Robo Sacrílego Conmueve a la Catedral de Lungro Tras Celebración Litúrgica
La Iglesia Catedral de Lungro, en Italia, ha sido escenario de un robo sacrílego que ha causado profunda consternación en la comunidad. El incidente tuvo lugar en la mañana de hoy, poco después de la solemne procesión de la Virgen del Carmen y la celebración de la Divina Liturgia, eventos de gran arraigo y devoción para los fieles de la localidad.
Sustracción de Oro: Un Golpe a la Fe y la Devoción Mariana
El administrador parroquial, Papàs Arcangelo Capparelli, ha denunciado públicamente el hurto. Personas desconocidas sustrajeron parte del oro que adornaba la estatua de la Virgen del Carmen, una efigie expuesta a la veneración pública y símbolo central de la fe local. «Se ha robado y sustraído directamente de la estatua de la Virgen, expuesta a la pública veneración de los fieles, parte del oro que adornaba la sagrada efigie», declaró Capparelli, enfatizando que estos objetos no eran «una simple donación, sino un acto profundo de fe de los fieles».
Este acto de profanación no solo representa una pérdida material, sino que hiere el corazón espiritual de la comunidad. Las ofrendas de oro a la Virgen son testamento de promesas, gratitud y peticiones, imbuyéndolas de un valor incalculable que trasciende lo económico.
Intervención de las Autoridades y Profunda Amargura Comunitaria
La alerta sobre el robo fue dada por un fiel, cuya prontitud permitió informar de inmediato al administrador parroquial. Rápidamente, los Carabinieri de la Estación de Lungro, bajo el mando del comandante Coppola, se personaron en el lugar. Han iniciado las diligencias correspondientes para reconstruir los hechos y trabajar en la recuperación de la refurtiva, buscando dar con los responsables de este lamentable suceso.
La noticia ha provocado una ola de amargura y tristeza en la comunidad lungresa, profundamente unida por la devoción a la Virgen del Carmen. «Un acto grave –añadió Papàs Capparelli– que no solo golpea la sagrada efigie de la Virgen a la que cada uno está visceralmente apegado, sino que golpea el corazón de la fe de cada lungrés».
Un Llamado a la Reflexión en Tiempos Inciertos
Más allá del dolor por el hurto, Papàs Capparelli extendió una invitación a la comunidad para reflexionar sobre el incidente y, más ampliamente, sobre el clima social contemporáneo. «Invito a todos a meditar no solo sobre lo sucedido, sino también a echar un vistazo a todo lo que está pasando últimamente en nuestra sociedad», instó, sugiriendo una conexión entre la fragilidad social y actos de esta naturaleza.
La denuncia pública concluyó con palabras cargadas de dolor y súplica: «Ruego de rodillas a la Virgen del Carmen que perdone nuestras acciones y nos done un corazón nuevo, renovado, según el Evangelio. Dios perdónanos. Dios ten piedad de nosotros. Dios acoge nuestra súplica».

● Enunciado: Según el texto seleccionado sobre el robo en la catedral de Lungro, ¿bajo el mando de quién se personaron los Carabinieri en el lugar?

● Listado:

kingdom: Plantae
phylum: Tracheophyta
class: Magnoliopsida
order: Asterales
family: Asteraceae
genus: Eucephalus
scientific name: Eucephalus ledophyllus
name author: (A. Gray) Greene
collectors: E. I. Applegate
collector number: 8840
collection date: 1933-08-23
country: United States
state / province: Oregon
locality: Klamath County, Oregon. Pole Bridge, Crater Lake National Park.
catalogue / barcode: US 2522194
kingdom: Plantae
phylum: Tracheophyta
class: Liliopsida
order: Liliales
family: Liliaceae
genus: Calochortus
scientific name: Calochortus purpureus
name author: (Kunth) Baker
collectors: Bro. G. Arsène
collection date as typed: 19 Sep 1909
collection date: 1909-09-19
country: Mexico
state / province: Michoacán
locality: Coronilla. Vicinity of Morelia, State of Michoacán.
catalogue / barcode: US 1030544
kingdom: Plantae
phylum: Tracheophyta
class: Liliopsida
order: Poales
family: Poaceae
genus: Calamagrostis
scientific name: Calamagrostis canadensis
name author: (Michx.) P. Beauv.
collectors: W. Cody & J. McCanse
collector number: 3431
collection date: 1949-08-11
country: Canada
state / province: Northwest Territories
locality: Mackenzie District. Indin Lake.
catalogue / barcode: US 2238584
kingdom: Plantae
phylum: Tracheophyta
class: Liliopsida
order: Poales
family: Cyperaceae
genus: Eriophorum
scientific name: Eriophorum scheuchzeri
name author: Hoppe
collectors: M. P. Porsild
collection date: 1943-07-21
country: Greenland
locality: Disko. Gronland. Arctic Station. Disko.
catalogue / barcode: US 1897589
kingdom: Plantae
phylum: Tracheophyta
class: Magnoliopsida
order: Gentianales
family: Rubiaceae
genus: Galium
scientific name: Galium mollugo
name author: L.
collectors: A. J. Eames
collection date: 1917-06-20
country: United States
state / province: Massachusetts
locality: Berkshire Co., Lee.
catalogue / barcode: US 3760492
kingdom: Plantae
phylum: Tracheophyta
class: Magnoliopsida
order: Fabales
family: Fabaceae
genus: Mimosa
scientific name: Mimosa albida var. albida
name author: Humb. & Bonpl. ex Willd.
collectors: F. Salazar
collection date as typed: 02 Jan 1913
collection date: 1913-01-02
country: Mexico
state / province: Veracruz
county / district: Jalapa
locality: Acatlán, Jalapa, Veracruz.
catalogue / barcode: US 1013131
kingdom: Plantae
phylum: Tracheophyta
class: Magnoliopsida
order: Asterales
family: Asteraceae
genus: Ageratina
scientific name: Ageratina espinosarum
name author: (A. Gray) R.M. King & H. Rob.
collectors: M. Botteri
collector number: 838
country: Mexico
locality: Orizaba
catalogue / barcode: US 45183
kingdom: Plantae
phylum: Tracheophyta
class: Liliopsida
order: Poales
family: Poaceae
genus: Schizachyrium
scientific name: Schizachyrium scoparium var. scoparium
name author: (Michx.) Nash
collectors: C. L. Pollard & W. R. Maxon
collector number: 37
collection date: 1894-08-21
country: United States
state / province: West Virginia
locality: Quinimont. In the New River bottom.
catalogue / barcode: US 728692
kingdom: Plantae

● Respuesta escrita: Bajo el mando del comandante Coppola.